Marketa Houskova, RN, MAIA, BA

Policy and politics decides who gets what, how much, what programs can be funded, what departments will flourish, and what projects could be canceled. The voice of nurses is sorely missing in many critical discussions.

I first got involved in politics and the political process while a registered nurse in what was Czechoslovakia, taking part in a non-violent transition of power in my country at the end of 1989. I volunteered during the very first democratic parliamentary election in Czech Republic in almost 40 years, and volunteered on many a campaign in Czech, Europe and America.

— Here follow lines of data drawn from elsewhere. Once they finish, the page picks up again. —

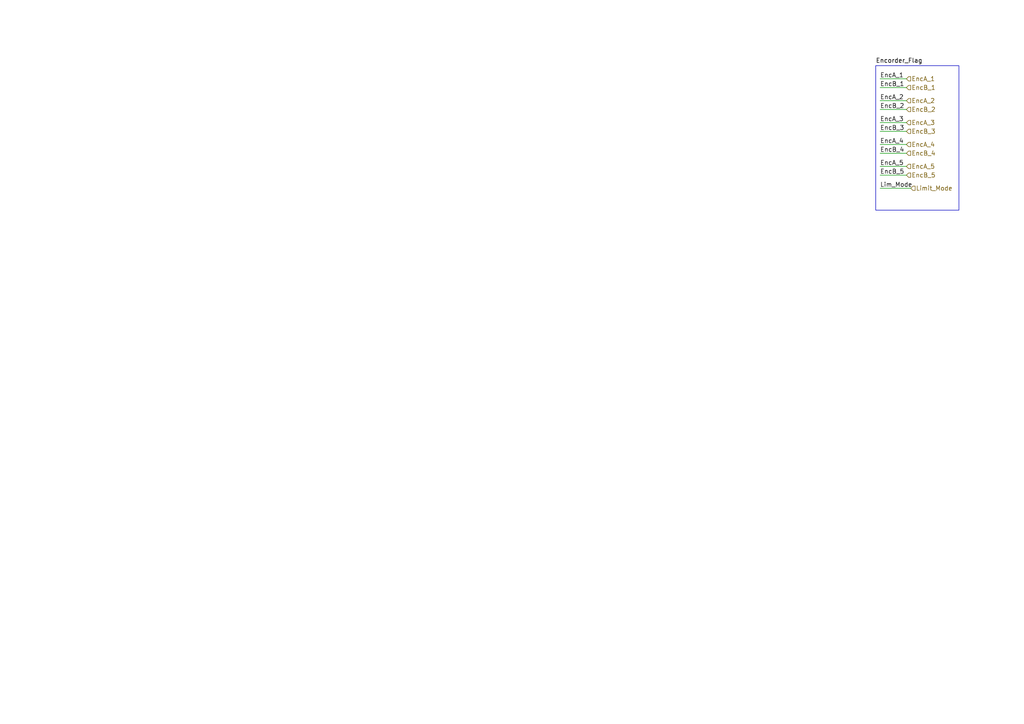
<source format=kicad_sch>
(kicad_sch
	(version 20250114)
	(generator "eeschema")
	(generator_version "9.0")
	(uuid "5ed820b6-ec3a-4825-9036-63f725f164d0")
	(paper "A4")
	(lib_symbols)
	(rectangle
		(start 254 19.05)
		(end 278.13 60.96)
		(stroke
			(width 0)
			(type default)
		)
		(fill
			(type none)
		)
		(uuid 2990283d-bd98-43a5-a9ea-ced9fe950061)
	)
	(text "Encorder_Flag"
		(exclude_from_sim no)
		(at 254 17.78 0)
		(effects
			(font
				(size 1.27 1.27)
				(thickness 0.1588)
				(color 0 0 0 1)
			)
			(justify left)
		)
		(uuid "7f9ff9df-b467-4ad7-836c-193f129071d6")
	)
	(wire
		(pts
			(xy 255.27 41.91) (xy 262.89 41.91)
		)
		(stroke
			(width 0)
			(type default)
		)
		(uuid "2bca268c-4e60-4635-977c-60d5c4916cb0")
	)
	(wire
		(pts
			(xy 255.27 48.26) (xy 262.89 48.26)
		)
		(stroke
			(width 0)
			(type default)
		)
		(uuid "2c7ce6a2-c2f2-4376-bc86-4543e4f40233")
	)
	(wire
		(pts
			(xy 255.27 25.4) (xy 262.89 25.4)
		)
		(stroke
			(width 0)
			(type default)
		)
		(uuid "3c187d33-c0ca-41d3-88f7-50d6df95908e")
	)
	(wire
		(pts
			(xy 255.27 22.86) (xy 262.89 22.86)
		)
		(stroke
			(width 0)
			(type default)
		)
		(uuid "7f06b7ed-d2ac-4e6e-a7a3-12f4c381f105")
	)
	(wire
		(pts
			(xy 255.27 29.21) (xy 262.89 29.21)
		)
		(stroke
			(width 0)
			(type default)
		)
		(uuid "8389a9fa-f6b0-4362-8c4a-96a4fffc5932")
	)
	(wire
		(pts
			(xy 255.27 54.61) (xy 264.16 54.61)
		)
		(stroke
			(width 0)
			(type default)
		)
		(uuid "85a03336-0f60-481b-8d15-3c31e4e3c6c4")
	)
	(wire
		(pts
			(xy 255.27 50.8) (xy 262.89 50.8)
		)
		(stroke
			(width 0)
			(type default)
		)
		(uuid "9bf433ea-5066-4ba1-aa0b-55f37d04fcb0")
	)
	(wire
		(pts
			(xy 255.27 31.75) (xy 262.89 31.75)
		)
		(stroke
			(width 0)
			(type default)
		)
		(uuid "be78bb52-330c-4960-9a01-6a14315c7672")
	)
	(wire
		(pts
			(xy 255.27 35.56) (xy 262.89 35.56)
		)
		(stroke
			(width 0)
			(type default)
		)
		(uuid "cd969fa7-cad5-4e53-b53d-369755bb6142")
	)
	(wire
		(pts
			(xy 255.27 38.1) (xy 262.89 38.1)
		)
		(stroke
			(width 0)
			(type default)
		)
		(uuid "d2da48d8-edea-4a7f-b648-6d3063f7e2a9")
	)
	(wire
		(pts
			(xy 255.27 44.45) (xy 262.89 44.45)
		)
		(stroke
			(width 0)
			(type default)
		)
		(uuid "e41f6607-f4cd-4cc8-bc28-cff9346b1ead")
	)
	(label "EncB_4"
		(at 255.27 44.45 0)
		(effects
			(font
				(size 1.27 1.27)
			)
			(justify left bottom)
		)
		(uuid "07f06c94-4871-4fc4-973d-8d64ec5d9897")
	)
	(label "EncB_1"
		(at 255.27 25.4 0)
		(effects
			(font
				(size 1.27 1.27)
			)
			(justify left bottom)
		)
		(uuid "5f89d795-a29b-49b5-8411-a17cf1c50bec")
	)
	(label "EncA_3"
		(at 255.27 35.56 0)
		(effects
			(font
				(size 1.27 1.27)
			)
			(justify left bottom)
		)
		(uuid "8a2e7872-8a78-4ed4-bb48-1ea24c0b7870")
	)
	(label "EncA_1"
		(at 255.27 22.86 0)
		(effects
			(font
				(size 1.27 1.27)
			)
			(justify left bottom)
		)
		(uuid "8e6b5106-9ddb-42b2-ba2f-b49d67599254")
	)
	(label "EncB_3"
		(at 255.27 38.1 0)
		(effects
			(font
				(size 1.27 1.27)
			)
			(justify left bottom)
		)
		(uuid "90665317-23e7-46e4-bc3d-31dadb34893b")
	)
	(label "EncB_2"
		(at 255.27 31.75 0)
		(effects
			(font
				(size 1.27 1.27)
			)
			(justify left bottom)
		)
		(uuid "93c69c62-c466-4598-b763-a90ebf4d2120")
	)
	(label "EncA_5"
		(at 255.27 48.26 0)
		(effects
			(font
				(size 1.27 1.27)
			)
			(justify left bottom)
		)
		(uuid "9c16f0fa-b2ed-49ec-844a-d01edbba62ee")
	)
	(label "EncA_2"
		(at 255.27 29.21 0)
		(effects
			(font
				(size 1.27 1.27)
			)
			(justify left bottom)
		)
		(uuid "a4ad91b8-ec36-44d1-9cfc-e6142cfae34a")
	)
	(label "Lim_Mode"
		(at 255.27 54.61 0)
		(effects
			(font
				(size 1.27 1.27)
			)
			(justify left bottom)
		)
		(uuid "b4c01a4f-7dda-4cda-badd-24f37bbd2e89")
	)
	(label "EncA_4"
		(at 255.27 41.91 0)
		(effects
			(font
				(size 1.27 1.27)
			)
			(justify left bottom)
		)
		(uuid "d00a6311-6aef-4c83-865a-5ec6ecb9267a")
	)
	(label "EncB_5"
		(at 255.27 50.8 0)
		(effects
			(font
				(size 1.27 1.27)
			)
			(justify left bottom)
		)
		(uuid "d28537d9-ad7b-4ed2-ae23-bafd42cc4688")
	)
	(hierarchical_label "EncA_4"
		(shape input)
		(at 262.89 41.91 0)
		(effects
			(font
				(size 1.27 1.27)
			)
			(justify left)
		)
		(uuid "1b8542a0-4f48-47b5-b88c-944f0fe28bea")
	)
	(hierarchical_label "EncB_1"
		(shape input)
		(at 262.89 25.4 0)
		(effects
			(font
				(size 1.27 1.27)
			)
			(justify left)
		)
		(uuid "2a3b5e24-39f8-44ea-b247-ab7893dd50b7")
	)
	(hierarchical_label "EncA_3"
		(shape input)
		(at 262.89 35.56 0)
		(effects
			(font
				(size 1.27 1.27)
			)
			(justify left)
		)
		(uuid "56306982-60f2-4aab-907a-f3f3223c126a")
	)
	(hierarchical_label "EncB_2"
		(shape input)
		(at 262.89 31.75 0)
		(effects
			(font
				(size 1.27 1.27)
			)
			(justify left)
		)
		(uuid "922eec29-0314-4cd5-8a14-e92b4b238e7e")
	)
	(hierarchical_label "EncB_3"
		(shape input)
		(at 262.89 38.1 0)
		(effects
			(font
				(size 1.27 1.27)
			)
			(justify left)
		)
		(uuid "94a79dbf-1a66-4457-ad08-573594cd7f52")
	)
	(hierarchical_label "EncA_5"
		(shape input)
		(at 262.89 48.26 0)
		(effects
			(font
				(size 1.27 1.27)
			)
			(justify left)
		)
		(uuid "97819b32-fb56-4608-a18a-723529836bf0")
	)
	(hierarchical_label "EncA_2"
		(shape input)
		(at 262.89 29.21 0)
		(effects
			(font
				(size 1.27 1.27)
			)
			(justify left)
		)
		(uuid "c4e76ca3-d68c-4c08-826d-5714f2c02aec")
	)
	(hierarchical_label "EncB_4"
		(shape input)
		(at 262.89 44.45 0)
		(effects
			(font
				(size 1.27 1.27)
			)
			(justify left)
		)
		(uuid "ddc21091-9d08-4cda-9dc5-cc3f04d7e1dc")
	)
	(hierarchical_label "EncA_1"
		(shape input)
		(at 262.89 22.86 0)
		(effects
			(font
				(size 1.27 1.27)
			)
			(justify left)
		)
		(uuid "de84ddfe-593c-4c22-b4d1-8b718e143058")
	)
	(hierarchical_label "Limit_Mode"
		(shape input)
		(at 264.16 54.61 0)
		(effects
			(font
				(size 1.27 1.27)
			)
			(justify left)
		)
		(uuid "e2091986-7c0a-48b8-90c7-6e94e138d7cb")
	)
	(hierarchical_label "EncB_5"
		(shape input)
		(at 262.89 50.8 0)
		(effects
			(font
				(size 1.27 1.27)
			)
			(justify left)
		)
		(uuid "f0d5511c-7e3e-414a-b109-b515b361d2e6")
	)
)

</source>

As part of the Velvet Revolution, we demanded removal and resignation of communist leaders from our hospital.

Before the fate of the Revolution was clear, I stood up and spoke against the totalitarian regime and oppression, and called for an immediate removal of those who abused their power while in office. This trickled down to my employer as the hospital proceeded to remove the old leadership, from the top, followed by the removal of some department directors who had abused their power.

I began my nursing career in a surgical unit at a regional hospital in the Czech Republic, advocating for patients. While speaking passionately, from my heart and on behalf of others who were unable to speak for themselves, I found my political voice. I now advocate for the profession in my role as the executive director of the American Nurses Association of California, headquartered in Sacramento.